3D Surface Roughness and Wear Measurement, Analysis and Inspection

Ice and friction – there’s a lot going on!

Want to maximize your fun while skating? Make sure that the ice temperature is -7°C!

For many years I thought that concentrated pressure is what melts the ice when you skate, allowing you to glide over the ice. I remember a picture in a physics textbook long ago that led me to believe that the force of the skater, supported by the small surface area of the blade, causes localized pressure. That pressure melts the ice beneath the blade, creating a water lubrication layer that lowers the friction.

But Bowden and Tabor1 (who we mention so often in this blog!) looked into the situation and determined that this was not the case at all. In researching how objects slide on snow and ice, they found that pressure alone is not enough to melt the ice. What’s more, they found that the friction between the ice and blade (actually a miniature ski test sample) varied with temperature. Further research by Bonn et al 20181 found that the friction of ice is actually very high at -100°C, and grippy. Friction reaches a minimum at -7°C, then increases steeply near 0°C. Pressure melting alone cannot explain this effect.

Bowden and Tabor concluded that friction is dependent on the temperature of the ice, and that the dominant mechanism at play is actually friction melting. Friction causes the ice to increase in temperature as the blade passes over, and to remain melted for some brief period of time. At -100°C the ice is so cold that it barely melts for any length of time at all, and thus friction remains high regardless of pressure. When the ice is close to the melting point, however, it melts readily and remains that way long enough to lubricate the skate as it passes over. At 0°C the ice is already close to melting.

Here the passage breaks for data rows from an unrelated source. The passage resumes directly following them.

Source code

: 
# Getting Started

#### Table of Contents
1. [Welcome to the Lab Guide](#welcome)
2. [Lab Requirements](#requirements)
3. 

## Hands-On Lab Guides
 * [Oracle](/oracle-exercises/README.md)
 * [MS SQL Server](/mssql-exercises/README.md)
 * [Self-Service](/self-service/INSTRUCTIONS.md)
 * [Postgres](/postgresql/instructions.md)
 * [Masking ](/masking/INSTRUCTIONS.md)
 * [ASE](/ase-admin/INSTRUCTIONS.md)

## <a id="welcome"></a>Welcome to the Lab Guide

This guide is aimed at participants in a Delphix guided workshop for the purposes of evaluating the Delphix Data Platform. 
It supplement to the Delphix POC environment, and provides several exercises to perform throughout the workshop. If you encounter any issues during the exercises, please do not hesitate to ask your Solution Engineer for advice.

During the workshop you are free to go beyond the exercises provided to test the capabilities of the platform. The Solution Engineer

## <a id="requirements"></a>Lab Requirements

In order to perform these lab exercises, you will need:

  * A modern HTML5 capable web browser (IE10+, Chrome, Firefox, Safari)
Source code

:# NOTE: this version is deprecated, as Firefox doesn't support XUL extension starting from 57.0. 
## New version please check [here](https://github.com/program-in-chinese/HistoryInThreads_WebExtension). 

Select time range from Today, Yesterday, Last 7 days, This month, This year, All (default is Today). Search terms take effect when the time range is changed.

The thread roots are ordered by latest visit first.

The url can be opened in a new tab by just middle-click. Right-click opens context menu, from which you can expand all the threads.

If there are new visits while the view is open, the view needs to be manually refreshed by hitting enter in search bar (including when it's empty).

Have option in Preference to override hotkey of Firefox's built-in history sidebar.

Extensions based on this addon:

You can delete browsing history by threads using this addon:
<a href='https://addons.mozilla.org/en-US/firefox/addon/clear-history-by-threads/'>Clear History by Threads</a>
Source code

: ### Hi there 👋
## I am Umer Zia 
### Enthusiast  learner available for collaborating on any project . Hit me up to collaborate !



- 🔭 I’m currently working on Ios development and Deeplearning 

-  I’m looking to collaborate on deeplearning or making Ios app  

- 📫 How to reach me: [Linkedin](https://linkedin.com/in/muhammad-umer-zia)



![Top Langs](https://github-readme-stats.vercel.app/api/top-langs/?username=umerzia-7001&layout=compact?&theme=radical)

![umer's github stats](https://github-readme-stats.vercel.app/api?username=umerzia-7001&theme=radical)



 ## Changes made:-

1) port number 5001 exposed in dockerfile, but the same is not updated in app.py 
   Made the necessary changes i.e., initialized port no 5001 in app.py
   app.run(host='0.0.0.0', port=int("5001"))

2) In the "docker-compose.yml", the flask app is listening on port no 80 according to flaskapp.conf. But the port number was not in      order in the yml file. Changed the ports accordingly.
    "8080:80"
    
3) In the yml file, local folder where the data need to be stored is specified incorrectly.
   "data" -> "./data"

Bonn et al have further investigated what is happening at the molecular level around -7°C…much more advanced physics is happening!

Next time you are out for a skate, think about what’s happening beneath your blades. There’s a lot going on!

  1. Frank Philip Bowden and David Tabor, Friction: An Introduction to Tribology, Doubleday and Co, Inc, 1973.
  2. Laurie Winkless, Sticky: the secret science of surfaces, Bloomsbury Publishing Plc, 2022, pp 213-246.